Saying the difference between *roff and TeX is merely "syntactic" seems
a bit disingenous :). They are fundamentally different. But anyway,
1) syntax is important. For me and plenty of others I know, those
pervasive leading periods make roff source rather hard to read. Of
course, that syntax could hardly have been anything else at the time of
invention, being inherited from runoff, etc.

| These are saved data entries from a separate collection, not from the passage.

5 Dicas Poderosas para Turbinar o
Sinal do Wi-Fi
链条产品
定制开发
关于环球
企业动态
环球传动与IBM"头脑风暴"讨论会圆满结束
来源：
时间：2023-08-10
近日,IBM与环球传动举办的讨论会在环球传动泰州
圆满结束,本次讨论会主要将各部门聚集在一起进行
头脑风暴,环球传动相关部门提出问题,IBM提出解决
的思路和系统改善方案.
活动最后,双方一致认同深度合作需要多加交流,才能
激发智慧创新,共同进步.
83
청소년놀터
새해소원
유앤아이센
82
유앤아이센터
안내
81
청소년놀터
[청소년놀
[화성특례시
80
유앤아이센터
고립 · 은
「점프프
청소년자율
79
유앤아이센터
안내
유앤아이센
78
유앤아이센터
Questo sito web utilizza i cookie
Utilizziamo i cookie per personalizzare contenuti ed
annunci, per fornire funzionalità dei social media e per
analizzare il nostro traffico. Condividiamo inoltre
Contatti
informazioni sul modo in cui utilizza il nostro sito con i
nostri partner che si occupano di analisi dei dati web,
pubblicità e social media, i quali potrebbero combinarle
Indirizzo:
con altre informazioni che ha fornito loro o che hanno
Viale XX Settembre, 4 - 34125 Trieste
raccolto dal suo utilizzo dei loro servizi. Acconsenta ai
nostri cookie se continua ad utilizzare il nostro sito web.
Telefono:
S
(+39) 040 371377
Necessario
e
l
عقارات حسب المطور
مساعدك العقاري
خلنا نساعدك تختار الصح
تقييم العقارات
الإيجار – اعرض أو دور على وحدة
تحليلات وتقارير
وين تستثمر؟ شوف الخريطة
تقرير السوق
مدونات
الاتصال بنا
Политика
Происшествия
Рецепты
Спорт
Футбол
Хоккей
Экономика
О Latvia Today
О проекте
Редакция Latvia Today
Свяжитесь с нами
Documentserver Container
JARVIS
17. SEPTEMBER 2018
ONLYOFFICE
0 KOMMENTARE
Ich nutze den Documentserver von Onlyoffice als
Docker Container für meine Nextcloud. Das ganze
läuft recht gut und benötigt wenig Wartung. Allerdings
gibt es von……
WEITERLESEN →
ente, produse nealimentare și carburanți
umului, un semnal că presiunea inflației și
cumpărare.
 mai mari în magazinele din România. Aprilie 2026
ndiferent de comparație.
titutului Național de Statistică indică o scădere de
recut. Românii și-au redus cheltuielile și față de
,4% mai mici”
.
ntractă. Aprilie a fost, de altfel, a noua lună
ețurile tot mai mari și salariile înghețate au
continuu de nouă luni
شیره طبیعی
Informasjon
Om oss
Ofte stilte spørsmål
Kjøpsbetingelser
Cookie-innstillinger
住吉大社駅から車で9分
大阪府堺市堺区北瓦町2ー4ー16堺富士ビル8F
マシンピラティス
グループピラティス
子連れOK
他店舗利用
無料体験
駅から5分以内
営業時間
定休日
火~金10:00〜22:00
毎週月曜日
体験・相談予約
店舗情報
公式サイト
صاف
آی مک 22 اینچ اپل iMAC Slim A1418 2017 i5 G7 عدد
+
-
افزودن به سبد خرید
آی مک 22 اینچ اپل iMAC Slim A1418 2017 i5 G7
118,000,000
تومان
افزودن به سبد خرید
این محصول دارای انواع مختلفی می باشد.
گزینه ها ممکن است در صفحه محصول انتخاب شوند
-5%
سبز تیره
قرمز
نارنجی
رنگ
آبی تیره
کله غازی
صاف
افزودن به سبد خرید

2) But I don't think syntax was the main factor for rms to create
Texinfo. He disliked (dislikes) man pages, especially of that time,
because while they covered the single function or command in a
reference-material sort of way (granted this is why many people *prefer*
them), they rarely explained how to use things together, or gave
examples, tutorials or other non-reference material. He wanted GNU
documentation to be better. How well that worked out in practice is
debatable, but that was the idea.
Although theoretically one can argue that those complaints are about man
pages, not roff, I don't recall much if any discussion of non-man page
documentation written in roff. (Even today, they are barely known by the
general programmer, as far as I've seen. I myself don't think I could
name three such non-man page roff manuals, without looking them up.)
3) As I recall, there was no free implementation of roff until James
Clark started GNU groff, as described in the groff manual :). Texinfo
was developed a number of years before that. TeX was always free
software (and predates everything else discussed here).
At any rate, thanks for all the advice and experience about this
(seemingly :) tiny issue. --best, karl.